* [Problem description]: Where a line below has the string "Signature" in it, include it in the count, and give that count alone.

******************************

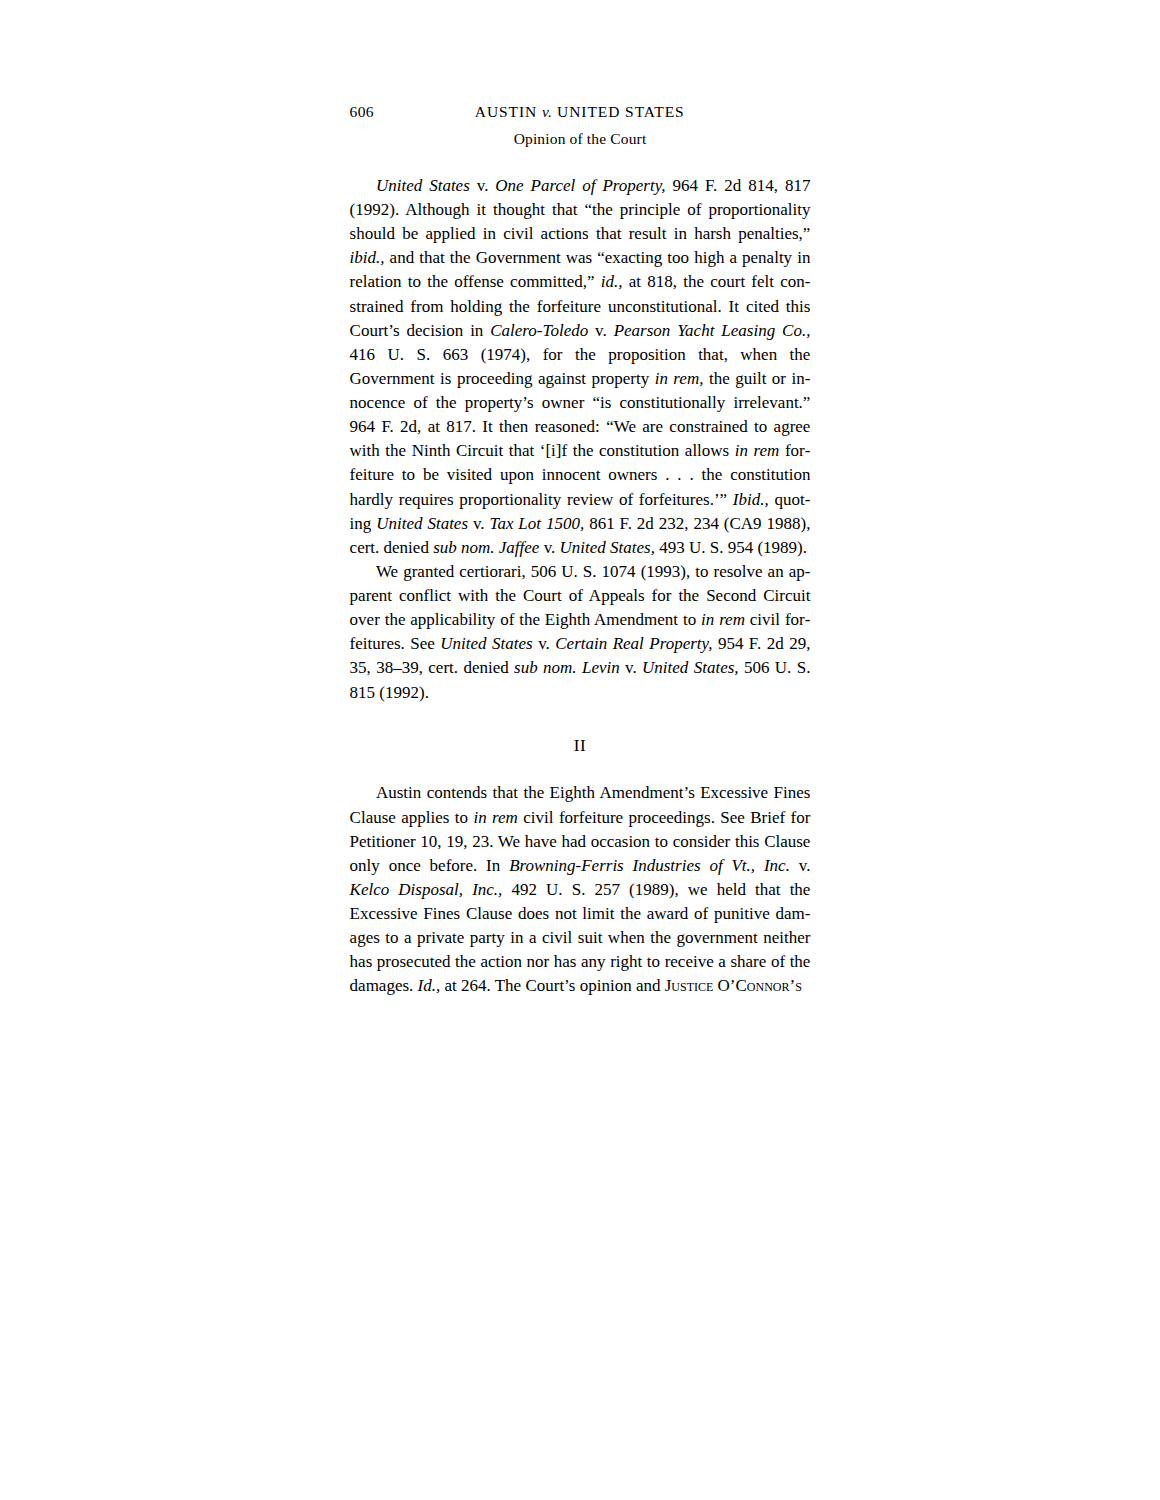606
AUSTIN v. UNITED STATES
Opinion of the Court
United States v. One Parcel of Property, 964 F. 2d 814, 817 (1992). Although it thought that “the principle of proportionality should be applied in civil actions that result in harsh penalties,” ibid., and that the Government was “exacting too high a penalty in relation to the offense committed,” id., at 818, the court felt constrained from holding the forfeiture unconstitutional. It cited this Court’s decision in Calero-Toledo v. Pearson Yacht Leasing Co., 416 U. S. 663 (1974), for the proposition that, when the Government is proceeding against property in rem, the guilt or innocence of the property’s owner “is constitutionally irrelevant.” 964 F. 2d, at 817. It then reasoned: “We are constrained to agree with the Ninth Circuit that ‘[i]f the constitution allows in rem forfeiture to be visited upon innocent owners . . . the constitution hardly requires proportionality review of forfeitures.’” Ibid., quoting United States v. Tax Lot 1500, 861 F. 2d 232, 234 (CA9 1988), cert. denied sub nom. Jaffee v. United States, 493 U. S. 954 (1989).
We granted certiorari, 506 U. S. 1074 (1993), to resolve an apparent conflict with the Court of Appeals for the Second Circuit over the applicability of the Eighth Amendment to in rem civil forfeitures. See United States v. Certain Real Property, 954 F. 2d 29, 35, 38–39, cert. denied sub nom. Levin v. United States, 506 U. S. 815 (1992).
II
Austin contends that the Eighth Amendment’s Excessive Fines Clause applies to in rem civil forfeiture proceedings. See Brief for Petitioner 10, 19, 23. We have had occasion to consider this Clause only once before. In Browning-Ferris Industries of Vt., Inc. v. Kelco Disposal, Inc., 492 U. S. 257 (1989), we held that the Excessive Fines Clause does not limit the award of punitive damages to a private party in a civil suit when the government neither has prosecuted the action nor has any right to receive a share of the damages. Id., at 264. The Court’s opinion and Justice O’Connor’s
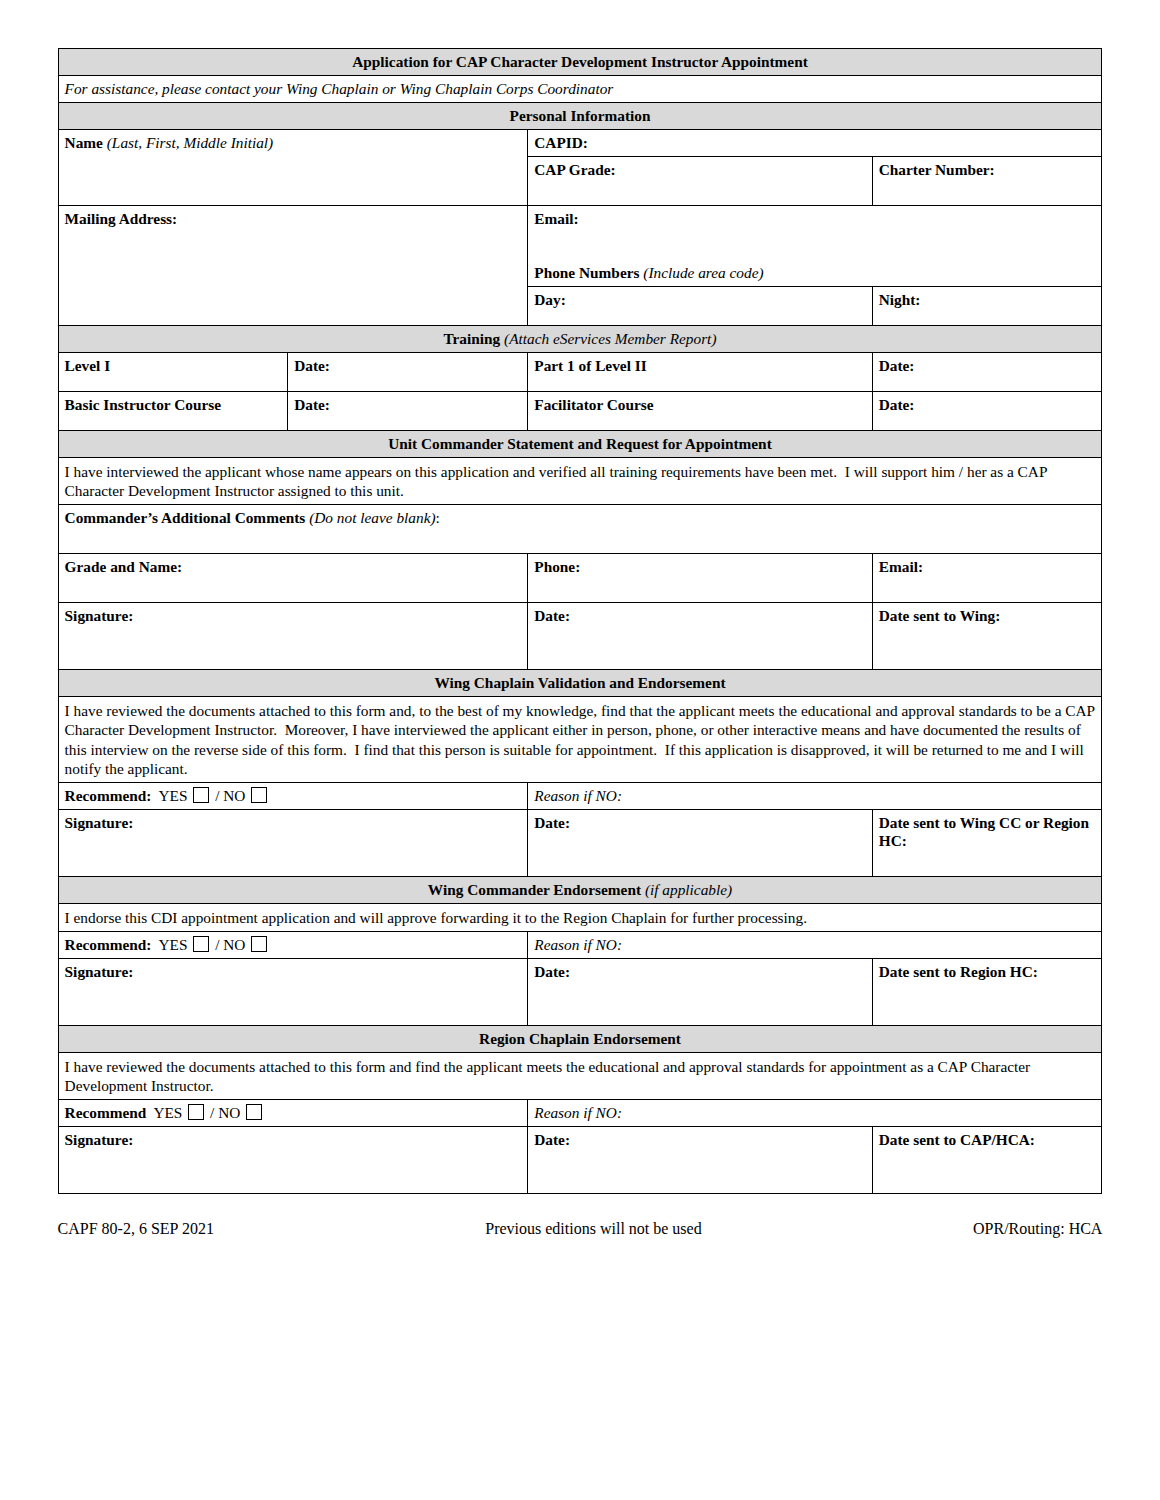| Application for CAP Character Development Instructor Appointment |
| For assistance, please contact your Wing Chaplain or Wing Chaplain Corps Coordinator |
| Personal Information |
| Name (Last, First, Middle Initial) | CAPID: |
| CAP Grade: | Charter Number: |
| Mailing Address: | Email: Phone Numbers (Include area code) |
| Day: | Night: |
| Training (Attach eServices Member Report) |
| Level I | Date: | Part 1 of Level II | Date: |
| Basic Instructor Course | Date: | Facilitator Course | Date: |
| Unit Commander Statement and Request for Appointment |
| I have interviewed the applicant whose name appears on this application and verified all training requirements have been met. I will support him / her as a CAP Character Development Instructor assigned to this unit. |
| Commander’s Additional Comments (Do not leave blank) : |
| Grade and Name: | Phone: | Email: |
| Signature: | Date: | Date sent to Wing: |
| Wing Chaplain Validation and Endorsement |
| I have reviewed the documents attached to this form and, to the best of my knowledge, find that the applicant meets the educational and approval standards to be a CAP Character Development Instructor. Moreover, I have interviewed the applicant either in person, phone, or other interactive means and have documented the results of this interview on the reverse side of this form. I find that this person is suitable for appointment. If this application is disapproved, it will be returned to me and I will notify the applicant. |
| Recommend: YES / NO | Reason if NO: |
| Signature: | Date: | Date sent to Wing CC or Region HC: |
| Wing Commander Endorsement (if applicable) |
| I endorse this CDI appointment application and will approve forwarding it to the Region Chaplain for further processing. |
| Recommend: YES / NO | Reason if NO: |
| Signature: | Date: | Date sent to Region HC: |
| Region Chaplain Endorsement |
| I have reviewed the documents attached to this form and find the applicant meets the educational and approval standards for appointment as a CAP Character Development Instructor. |
| Recommend YES / NO | Reason if NO: |
| Signature: | Date: | Date sent to CAP/HCA: |
CAPF 80-2, 6 SEP 2021
Previous editions will not be used
OPR/Routing: HCA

******************************

* [Output below]: 4